If Turangalîla is the composer at his more Romantic, Canyons his more impressionistic side, then Chronochromie is certainly Messiaen at his most classical. That is, structural and coolest. It is, for some movements though, very heavy on the birdsongs.

I've discussed this era of his music, mid-50s into the 60s, with an expert in his music. Part of that conversation came down to this: Messiaen was getting to be more old-guard at this point, and his students had taken over as the vanguard. His Catholicism and post-Romantic leanings seemed like they were old-fashioned.

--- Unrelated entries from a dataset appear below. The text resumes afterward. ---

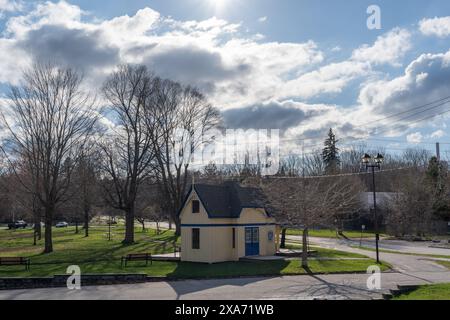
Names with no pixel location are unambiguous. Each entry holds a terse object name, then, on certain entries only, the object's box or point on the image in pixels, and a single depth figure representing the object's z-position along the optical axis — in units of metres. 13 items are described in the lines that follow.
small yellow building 31.98
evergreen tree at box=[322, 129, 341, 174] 96.64
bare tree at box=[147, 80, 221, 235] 52.21
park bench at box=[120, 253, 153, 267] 29.55
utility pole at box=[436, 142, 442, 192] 59.41
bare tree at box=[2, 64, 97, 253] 39.69
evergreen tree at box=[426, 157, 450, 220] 59.97
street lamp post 28.76
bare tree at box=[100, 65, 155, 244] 47.44
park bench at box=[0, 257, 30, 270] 28.41
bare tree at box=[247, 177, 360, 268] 28.61
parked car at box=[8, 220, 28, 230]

In response, or perhaps under the influence of the proceeding generation, Messiaen's music became more atonal and arguably more strident. There are no resolutions on major chords here.

 La Ville, a late work, feels like a compressed single-movement summation of elements of Chronochromie, Canyons, and other works in that time that haven't come up in the box set yet. There's a virtuosic piano solo in the middle, group voicings in woodwinds and strings, prominent mallet parts, more birdsongs.

Et exspecto is a work I've heard live, played by the Duquesne University Wind Ensemble. I'm certain I heard it on a program with Stravinsky's Concerto for Piano and Wind Instruments. And here's why this particular work gets some play: it can be played by a good-level university wind ensemble. I've just looked up that La Ville  for wind ensemble and piano, as are several other works.

For a number of years, I was hired as a ringer to play baritone saxophone in the Carnegie Mellon Wind Ensemble. They didn't have the majors to cover the part. I enjoyed doing it, and the money wasn't bad either.

Towards the end of those years, one of the directors (the job was split between several faculty members) programmed two Messiaen works for wind ensemble and solo piano. Great, I thought! Music I would love to play! Well, not so much. No saxophones in Messiaen's sound world. Darn it.


Pencilled price on the Chronochromie score: $120. Yikes.